**COMPITO:** Continua il testo sulla Boiler summer cup riportato più sotto, partendo subito dopo la sua ultima frase.

**TESTO DI STUDIO:**
L’unione fa la forza, nel bene e nel male

Dire che i giovani concorrenti della Boiler summer cup manchino di empatia è piuttosto limitante. «Chi gira un video di questo genere è, nella maggior parte dei casi, totalmente inconsapevole dei danni che può causare alla vittima prescelta. La giovane presa di mira non è vista come un essere umano dotato di emozioni e sentimenti, ma come un oggetto, un mezzo da utilizzare al solo scopo di raggiungere l’obiettivo prefissato: la popolarità. Questo meccanismo che potremmo definire di deumanizzazione – dice la specialista – si innesca soprattutto quando si agisce in compagnia, quando la propria condotta imita ed emula quella altrui, al fine di essere accettati ed indentificati all’interno di uno specifico gruppo».

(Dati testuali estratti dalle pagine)
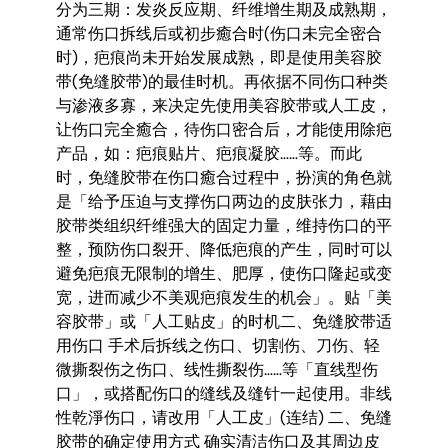
分为三期：发炎反应期、纤维增生期及成熟期，
通常伤口拆线后或初步癒合时(伤口未完全密合
时)，疤痕尚未开始发展成熟，即是使用美容胶
带(免缝胶带)的最佳时机。再依据不同伤口种类
与渗液多寡，来决定先使用美容胶带或人工皮，
让伤口完全癒合，待伤口密合后，才能使用除疤
产品，如：疤痕贴片、疤痕凝胶……等。而此
时，免缝胶带在伤口癒合过程中，扮演的角色就
是「给予压迫与支撑伤口两边的皮肤张力，藉由
胶带类组织纤维强大的固定力量，维持伤口的平
整，预防伤口裂开、降低疤痕的产生，同时可以
避免疤痕无限制的增生、肥厚，使伤口隆起或变
宽，进而减少不美观疤痕发生的机会」。贴「美
容胶带」或「人工贴皮」的时机二、免缝胶带适
用伤口 手术后拆线之伤口、切割伤、刀伤、轻
微撕裂伤之伤口、线性撕裂伤……等「直线型伤
口」，或搭配伤口的缝线及缝针一起使用。非线
性乾淨伤口，请改用「人工皮」(连结) 二、免缝
胶带的确定使用方式 确实清洁伤口及其周边皮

**SPAZIO RISPOSTA:**
Nel mondo virtuale come nel mondo reale

Il processo di deumanizzazione è lo stesso che si innesca anche nei casi più estremi, come quelli in cui, ad esempio, si consuma una violenza sessuale di gruppo: «L’azione di ogni singolo individuo si fonde e si confonde con quella collettiva, al punto tale che nessuno dei carnefici ha la piena coscienza della gravità dei propri gesti e, soprattutto, non è consapevole di averli perpetrati ai danni di una ragazza che ne porterà segni e conseguenze indelebili per il resto della sua vita», sottolinea Biondi.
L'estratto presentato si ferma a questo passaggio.